Few months after I started my new job I was introduced to ride2work government scheme where participating employers give their employees benefit of interest free 12-month bike finance where payments are deducted from your gross instead of net salary – which essentially means that you are saving extra 20% of bike’s (and accessories’) value as you have then reduced your taxable income. In my case I could get any bike from Evans Cycles. The certificate itself allows you to buy a new bike and any relevant equipment and accessories. So in my case I opted for medium price range bike @ £650 which was marked down to £550 and added extra accessories worth £100 or so (I also got £25 free accessories voucher when I buy a bicycle). Therefore instead of paying £700 in one go, I paid only £550 in equal payments of £46 (taking into account tax savings).

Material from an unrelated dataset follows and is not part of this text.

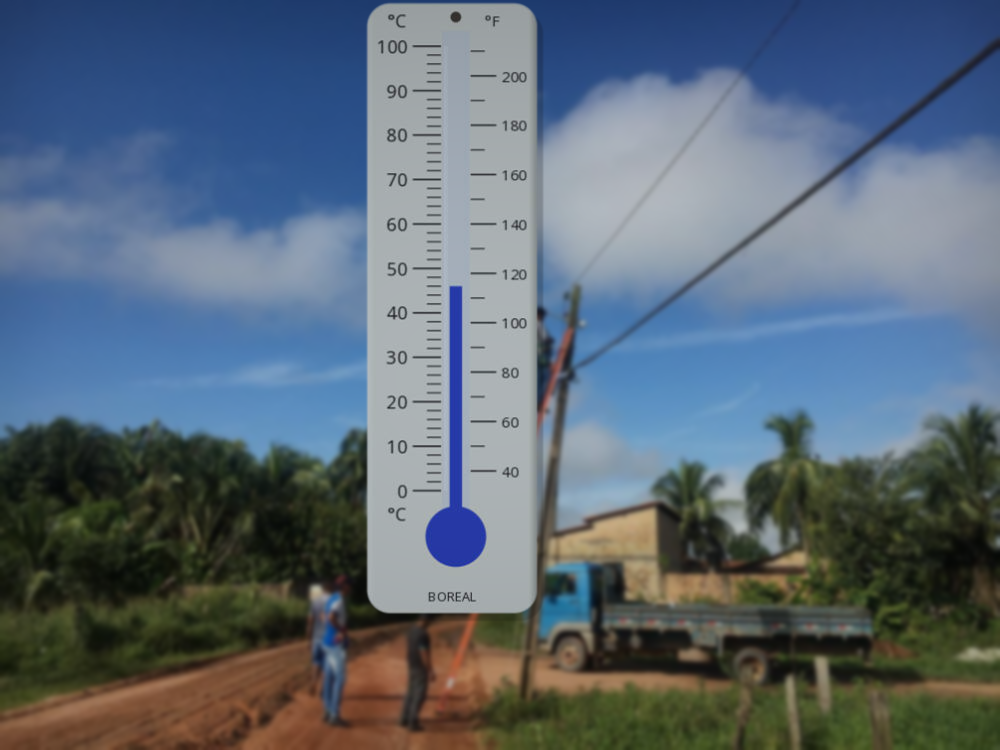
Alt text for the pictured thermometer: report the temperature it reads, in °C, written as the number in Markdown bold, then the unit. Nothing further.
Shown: **46** °C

Cycling + Transport for London (TfL)

It takes just over 10 miles one-way to get to work which is 45 min by Tube, 1hr 20min by bus and about 45-50min by bike. I tried to cycle couple of times and got used to the route to work and made decision to aim for 2-3 times per week (which is enough effort yet gives me enough time in between to recover from the exercise), eight months a year (March – October) when it’s light and warm. I have seen some hard core brothers and sisters out there who cycle year round but I have not prepared myself to this yet.  In the off days from cycling I get to work early in the morning taking advantage of off-peak pricing (Zone 1-4, £2.70 per ride) and go back home by bus (£1.40). The other four months I use public transport daily. Fair enough, I don’t always follow the same routine of off-peak Tube + bus, as sometimes I need to save time the traffic jams make the bus journey horrendous and so I don’t mind spending little bit extra (difference of £2.40 for peak-time Tube versus bus ride). But I also spend one month away from London on holiday so my workings kind of balance out.

Bottom line

I have estimated that my annual spend for work related commute is therefore around £800 per year which is saving of around £950 (yearly travel card Zone 1-4 – £1,744) or rather £1,216 (monthly travel card £167.50 x 12 months). First year savings are diminished by upfront cost – investment in bike and accessories – so it comes to only £400 – £666. Second year onwards, however, there is little to no expense as you can maintain your bike yourself for free. So I am looking at about 50% savings and more if I decide to cycle more frequent. This excludes any additional health benefits (free cardio workout) and saves me from getting costly gym membership which many people don’t really use and then feel guilty about their own foolishness when they signed up for year’s contract to begin with.

So those of you who are looking for cost optimization, this is win-win situation for your health and your wallet.  I have been doing this for only a year but I foresee myself cycling more often in the future.